Ahern (cont'd.): If your definition of China is really defined by two sectors (financials and energy), those have been two of the weaker performers. Our contacts in the mainland are telling us that those two sectors might continue to struggle. So we think we’ve got a great differentiated approach for a reform-minded leadership that is really trying to implement more stable growth, economic growth for the years to come.
IU: I want to talk a little bit about KWEB, your China Internet fund. With several ETFs in registration, why did KraneShares decide to go with China Internet?
Ahern: One of the things that really jumped out to us was the adoption and acceptance of the Internet as an e-commerce or e-retailing outlet. Increasingly, retailing is taking place online and, regarding the big-box stores that we’re used to here in the U.S. that have really been hurt by technology and companies like Amazon or Priceline, China is jumping over that stage in a lot of respects.
We’re working with a dedicated China Internet research company called iResearch. We’re looking forward to putting out to investors a lot of the research to help them understand that these technology companies are, in many respects, e-retailing companies.
The industry as a whole, according to McKinsey & Co., has grown at a clip of 120 percent each of the last 10 years. Mobile Internet use is up to 480 million people in China, and penetration is still growing. So there’s the potential for these companies to continue these vast rates of growth.

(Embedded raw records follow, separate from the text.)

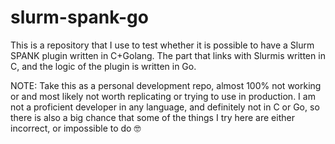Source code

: # slurm-spank-go

This is a repository that I use to test whether it is possible to have a Slurm SPANK plugin written in C+Golang. The part that links with Slurmis written in C, and the logic of the plugin is written in Go.

NOTE: Take this as a personal development repo, almost 100% not working or and most likely not worth replicating or trying to use in production. I am not a proficient developer in any language, and definitely not in C or Go, so there is also a big chance that some of the things I try here are either incorrect, or impossible to do :nerd_face:

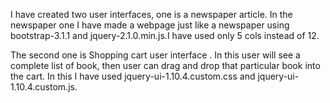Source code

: I have created two user interfaces, one is a newspaper article. In the newspaper one I have made a webpage just like a newspaper using bootstrap-3.1.1 and jquery-2.1.0.min.js.I have used only 5 cols instead of 12.

The second one is Shopping cart user interface . In this user will see a complete list of book, then user can drag and drop that particular book into the cart.
In this I have used jquery-ui-1.10.4.custom.css and jquery-ui-1.10.4.custom.js.

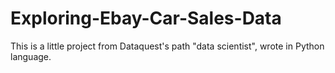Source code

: # Exploring-Ebay-Car-Sales-Data
This is a little project from Dataquest's path "data scientist", wrote in Python language.
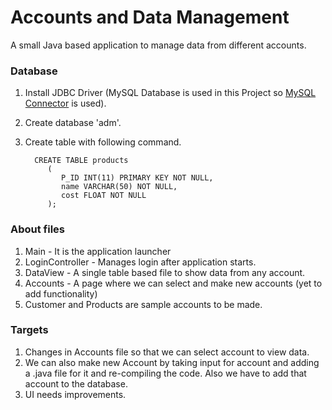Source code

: # Accounts and Data Management

A small Java based application to manage data from different accounts.

### Database
1. Install JDBC Driver (MySQL Database is used in this Project so [MySQL Connector](https://dev.mysql.com/downloads/connector/j/) is used).
2. Create database 'adm'.
3. Create table  with following command.

         CREATE TABLE products
            (
               P_ID INT(11) PRIMARY KEY NOT NULL,
               name VARCHAR(50) NOT NULL,
               cost FLOAT NOT NULL
            );


### About files
1. Main - It is the application launcher
2. LoginController - Manages login after application starts.
3. DataView - A single table based file to show data from any account.
4. Accounts - A page where we can select and make new accounts (yet to add functionality)
5. Customer and Products are sample accounts to be made.

### Targets
1. Changes in Accounts file so that we can select account to view data.
2. We can also make new Account by taking input for account and adding a .java file for it and re-compiling the code. Also we have to add that account to the database.
3. UI needs improvements.
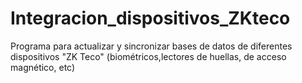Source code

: # Integracion_dispositivos_ZKteco
Programa para actualizar y sincronizar bases de datos de diferentes dispositivos "ZK Teco" (biométricos,lectores de huellas, de acceso magnético, etc)
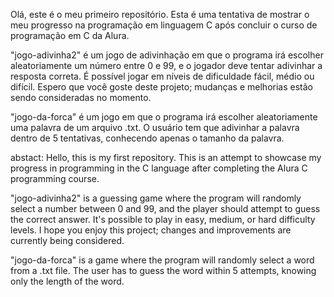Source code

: Olá, este é o meu primeiro repositório. Esta é uma tentativa de mostrar o meu progresso na programação em linguagem C após concluir o curso de programação em C da Alura.

"jogo-adivinha2" é um jogo de adivinhação em que o programa irá escolher aleatoriamente um número entre 0 e 99, e o jogador deve tentar adivinhar a resposta correta. É possível jogar em níveis de dificuldade fácil, médio ou difícil. Espero que você goste deste projeto; mudanças e melhorias estão sendo consideradas no momento.

"jogo-da-forca" é um jogo em que o programa irá escolher aleatoriamente uma palavra de um arquivo .txt. O usuário tem que adivinhar a palavra dentro de 5 tentativas, conhecendo apenas o tamanho da palavra.

abstact: 
Hello, this is my first repository. This is an attempt to showcase my progress in programming in the C language after completing the Alura C programming course.

"jogo-adivinha2" is a guessing game where the program will randomly select a number between 0 and 99, and the player should attempt to guess the correct answer. It's possible to play in easy, medium, or hard difficulty levels. I hope you enjoy this project; changes and improvements are currently being considered.

"jogo-da-forca" is a game where the program will randomly select a word from a .txt file. The user has to guess the word within 5 attempts, knowing only the length of the word.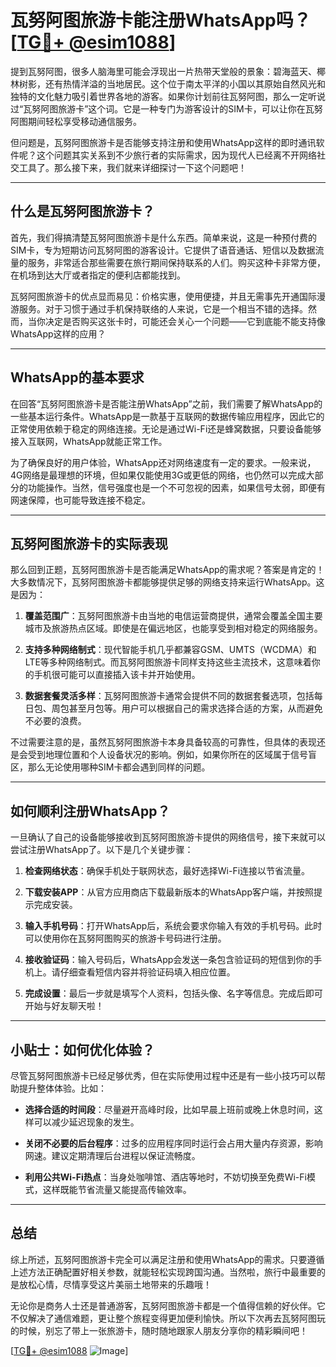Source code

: # 瓦努阿图旅游卡能注册WhatsApp吗？[[TG💪+ @esim1088](https://t.me/s/esim1088)]

提到瓦努阿图，很多人脑海里可能会浮现出一片热带天堂般的景象：碧海蓝天、椰林树影，还有热情洋溢的当地居民。这个位于南太平洋的小国以其原始自然风光和独特的文化魅力吸引着世界各地的游客。如果你计划前往瓦努阿图，那么一定听说过“瓦努阿图旅游卡”这个词。它是一种专门为游客设计的SIM卡，可以让你在瓦努阿图期间轻松享受移动通信服务。

但问题是，瓦努阿图旅游卡是否能够支持注册和使用WhatsApp这样的即时通讯软件呢？这个问题其实关系到不少旅行者的实际需求，因为现代人已经离不开网络社交工具了。那么接下来，我们就来详细探讨一下这个问题吧！

---

## 什么是瓦努阿图旅游卡？

首先，我们得搞清楚瓦努阿图旅游卡是什么东西。简单来说，这是一种预付费的SIM卡，专为短期访问瓦努阿图的游客设计。它提供了语音通话、短信以及数据流量的服务，非常适合那些需要在旅行期间保持联系的人们。购买这种卡非常方便，在机场到达大厅或者指定的便利店都能找到。

瓦努阿图旅游卡的优点显而易见：价格实惠，使用便捷，并且无需事先开通国际漫游服务。对于习惯于通过手机保持联络的人来说，它是一个相当不错的选择。然而，当你决定是否购买这张卡时，可能还会关心一个问题——它到底能不能支持像WhatsApp这样的应用？

---

## WhatsApp的基本要求

在回答“瓦努阿图旅游卡是否能注册WhatsApp”之前，我们需要了解WhatsApp的一些基本运行条件。WhatsApp是一款基于互联网的数据传输应用程序，因此它的正常使用依赖于稳定的网络连接。无论是通过Wi-Fi还是蜂窝数据，只要设备能够接入互联网，WhatsApp就能正常工作。

为了确保良好的用户体验，WhatsApp还对网络速度有一定的要求。一般来说，4G网络是最理想的环境，但如果仅能使用3G或更低的网络，也仍然可以完成大部分的功能操作。当然，信号强度也是一个不可忽视的因素，如果信号太弱，即便有网速保障，也可能导致连接不稳定。

---

## 瓦努阿图旅游卡的实际表现

那么回到正题，瓦努阿图旅游卡是否能满足WhatsApp的需求呢？答案是肯定的！大多数情况下，瓦努阿图旅游卡都能够提供足够的网络支持来运行WhatsApp。这是因为：

1. **覆盖范围广**：瓦努阿图旅游卡由当地的电信运营商提供，通常会覆盖全国主要城市及旅游热点区域。即使是在偏远地区，也能享受到相对稳定的网络服务。
   
2. **支持多种网络制式**：现代智能手机几乎都兼容GSM、UMTS（WCDMA）和LTE等多种网络制式。而瓦努阿图旅游卡同样支持这些主流技术，这意味着你的手机很可能可以直接插入该卡并开始使用。

3. **数据套餐灵活多样**：瓦努阿图旅游卡通常会提供不同的数据套餐选项，包括每日包、周包甚至月包等。用户可以根据自己的需求选择合适的方案，从而避免不必要的浪费。

不过需要注意的是，虽然瓦努阿图旅游卡本身具备较高的可靠性，但具体的表现还是会受到地理位置和个人设备状况的影响。例如，如果你所在的区域属于信号盲区，那么无论使用哪种SIM卡都会遇到同样的问题。

---

## 如何顺利注册WhatsApp？

一旦确认了自己的设备能够接收到瓦努阿图旅游卡提供的网络信号，接下来就可以尝试注册WhatsApp了。以下是几个关键步骤：

1. **检查网络状态**：确保手机处于联网状态，最好选择Wi-Fi连接以节省流量。
   
2. **下载安装APP**：从官方应用商店下载最新版本的WhatsApp客户端，并按照提示完成安装。

3. **输入手机号码**：打开WhatsApp后，系统会要求你输入有效的手机号码。此时可以使用你在瓦努阿图购买的旅游卡号码进行注册。

4. **接收验证码**：输入号码后，WhatsApp会发送一条包含验证码的短信到你的手机上。请仔细查看短信内容并将验证码填入相应位置。

5. **完成设置**：最后一步就是填写个人资料，包括头像、名字等信息。完成后即可开始与好友聊天啦！

---

## 小贴士：如何优化体验？

尽管瓦努阿图旅游卡已经足够优秀，但在实际使用过程中还是有一些小技巧可以帮助提升整体体验。比如：

- **选择合适的时间段**：尽量避开高峰时段，比如早晨上班前或晚上休息时间，这样可以减少延迟现象的发生。
  
- **关闭不必要的后台程序**：过多的应用程序同时运行会占用大量内存资源，影响网速。建议定期清理后台进程以保证流畅度。

- **利用公共Wi-Fi热点**：当身处咖啡馆、酒店等地时，不妨切换至免费Wi-Fi模式，这样既能节省流量又能提高传输效率。

---

## 总结

综上所述，瓦努阿图旅游卡完全可以满足注册和使用WhatsApp的需求。只要遵循上述方法正确配置好相关参数，就能轻松实现跨国沟通。当然啦，旅行中最重要的是放松心情，尽情享受这片美丽土地带来的乐趣哦！

无论你是商务人士还是普通游客，瓦努阿图旅游卡都是一个值得信赖的好伙伴。它不仅解决了通信难题，更让整个旅程变得更加便利愉快。所以下次再去瓦努阿图玩的时候，别忘了带上一张旅游卡，随时随地跟家人朋友分享你的精彩瞬间吧！

[[TG💪+ @esim1088](https://t.me/s/esim1088) ![Image](https://i.postimg.cc/4NQfJmqS/Snipaste-2025-05-13-00-14-12.png)]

There’s also a company called Alibaba, which will be going public later on this year. It’s apt to be the largest IPO globally this year. The whole world is going to know the China Internet story, because Alibaba is just going to be too big to ignore. So we like the idea of getting a product out there in advance of Alibaba’s IPO.
IU: There’s a tremendous amount of pessimism right now in China, and emerging markets in general have been hammered on speculation of imminent QE-tapering by the Fed. Why launch a China fund now?
Ahern: China has the world’s largest population. It represents almost 20 percent of the world’s population. It’s the world’s second-largest economy, at about 11 ½ percent of global GDP. And yet China’s investable non-mainland markets represent only 2 percent of the global equity market capitalization.
There is a differing view from a lot of people on the mainland about the opportunities that are taking place there, and we wanted to plant the flag as the China thought leader. We’re going to be taking a lot of research from partners on the mainland and making that available to U.S. investors, to provide that contrarian view to China.
I think, secondarily, it’s this political change that’s taking place. It’s really one of the most under-reported stories that I can think of, where you have a leadership that is very, very dedicated to reforming its economy. The days of double-digit GDP growth probably are behind us, but what’s going to be coming forward is certainly apt to be more stable, more moderate growth. And certainly, 7 percent GDP growth looks very appealing versus, say, the growth the G-8 world is experiencing.
Certainly a lot of what we want to report is what our partners from the mainland are telling us. We just want to be kind of the conduit of that information. What lies ahead won’t be that credit-driven stimulus that we’ve seen historically. What should come out of this, going forward, should hopefully be robust growth by the standards of the U.S. and Europe, and hopefully more stable. We think we’ve got a good way to play that transition.